Nos acercamos al Señor en esta oración
con una filial y emocionada mirada a María, la Virgen. A Ella la miramos con
especial amor para recordar este momento entrañable en la vida de la Niña
María que la Iglesia nos invita a celebrar y contemplar, ya desde el
siglo VI.
Sus padres, Ana y Joaquín, en un acto de
fe quisieron darle gracias a Dios por su nacimiento. La liturgia bizantina
la trata como "la fuente perpetuamente manante del amor, el templo
espiritual de la santa gloria de Cristo Nuestro Señor".
En Occidente, se la presenta como el
símbolo de la consagración que la Virgen Inmaculada hizo de sí misma al Señor
en los albores de su vida consciente.
Este episodio de la Virgen María aparece
en un libro apócrifo, el “protoevangelio de Santiago”. Pero, como siempre,
quien manda es el pueblo cristiano. Desde siempre la espiritualidad y la piedad
popular han subrayado la disponibilidad de María ante los mandatos e insinuaciones
del Señor Dios.
Por eso, tanto en Occidente como en
Oriente esta fiesta tuvo en seguida un éxito resonante entre todos los
cristianos.
Mirándola descubrimos que María estaba
destinada a ser un templo vivo de la divinidad. Es una escena que no puede ser
más sencilla: "Sus padres, en un acto de fe y de cortesía, quisieron darle
gracias a Dios por el nacimiento de esta niña". Por eso la ofrecen,
la presentan para consagrársela de por vida.
Un himno de la liturgia de este día
dice:
Tu presentación,
princesa María,
de paz y alegría
llena el corazón.
princesa María,
de paz y alegría
llena el corazón.
De Dios posesión
y casa habitada,
eres la morada
de la Trinidad.
y casa habitada,
eres la morada
de la Trinidad.
En Ella la Trinidad se escogió su
morada. Ella nos invita, tiernamente, a ofrecernos, a presentarnos ante Dios.
Para ser, como cristianos, del todo suyos.
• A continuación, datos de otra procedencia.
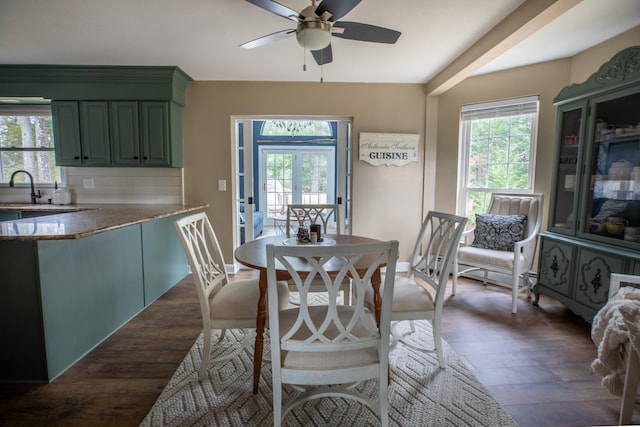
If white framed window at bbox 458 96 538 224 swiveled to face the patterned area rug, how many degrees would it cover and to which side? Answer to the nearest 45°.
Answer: approximately 45° to its left

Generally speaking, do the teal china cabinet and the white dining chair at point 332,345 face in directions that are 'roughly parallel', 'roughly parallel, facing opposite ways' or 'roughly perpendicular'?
roughly perpendicular

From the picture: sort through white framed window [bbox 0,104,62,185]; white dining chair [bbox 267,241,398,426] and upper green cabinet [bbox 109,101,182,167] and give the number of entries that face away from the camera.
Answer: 1

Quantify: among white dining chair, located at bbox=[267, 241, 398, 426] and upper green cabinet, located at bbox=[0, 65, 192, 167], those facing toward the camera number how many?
1

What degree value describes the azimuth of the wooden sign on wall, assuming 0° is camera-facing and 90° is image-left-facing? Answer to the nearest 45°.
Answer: approximately 0°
No hay cristianismo donde la Virgen está
ausente. El Señor ha venido a través de ella. Y es a través de ella como sigue
viniendo.
“Un corazón que no dé a la Virgen el
primer lugar entre todos los seres creados no estaría en comunión con el
corazón de Nuestro Señor Jesucristo: no latiría al unísono con él”. (P.
Faber)
En nuestra humilde oración, a la humilde
sierva, le pedimos con insistencia: ¡Poderosísima y buenísima Madre nuestra, te
pedimos un milagro: entrar por el camino de la santidad! Ese camino es el que
Ella nos anima a seguir a cada uno de nosotros.
Entre las posibles lecturas de este día,
las seleccionadas para nuestra oración, nos conducen a unirnos al cántico de
alabanza y de gratitud del Magníficat. En las palabras de María
estamos leyendo ya un anticipo de las bienaventuranzas y una visión de la
salvación que rompe todos los moldes establecidos.
Es, sin duda, el mejor retrato de
María que tenemos.
Hemos de reconocer que este cántico es,
ante todo, un estallido de alegría. Las cosas de Dios parten del gozo y
terminan en el entusiasmo. Dios es un multiplicador de alegrías, viene a
llenar, no a vaciar. Pero ese gozo no es humano. Viene de Dios y en Dios
termina.
María anuncia lo que su Hijo
predicará en las bienaventuranzas: que él viene a traer un plan de Dios
que es Salvador.
Recordamos, al contemplarla tan
pequeñita, tan encantadora, que esta propuesta de Dios ha contado con ella.
María ha dado el «sí» definitivo a la acción divina.
Cada uno somos invitados a dar también
ese “si”, a presentarnos con toda nuestra pequeñez ante El y a ofrecernos, en
el silencio y la humildad, por la salvación del mundo.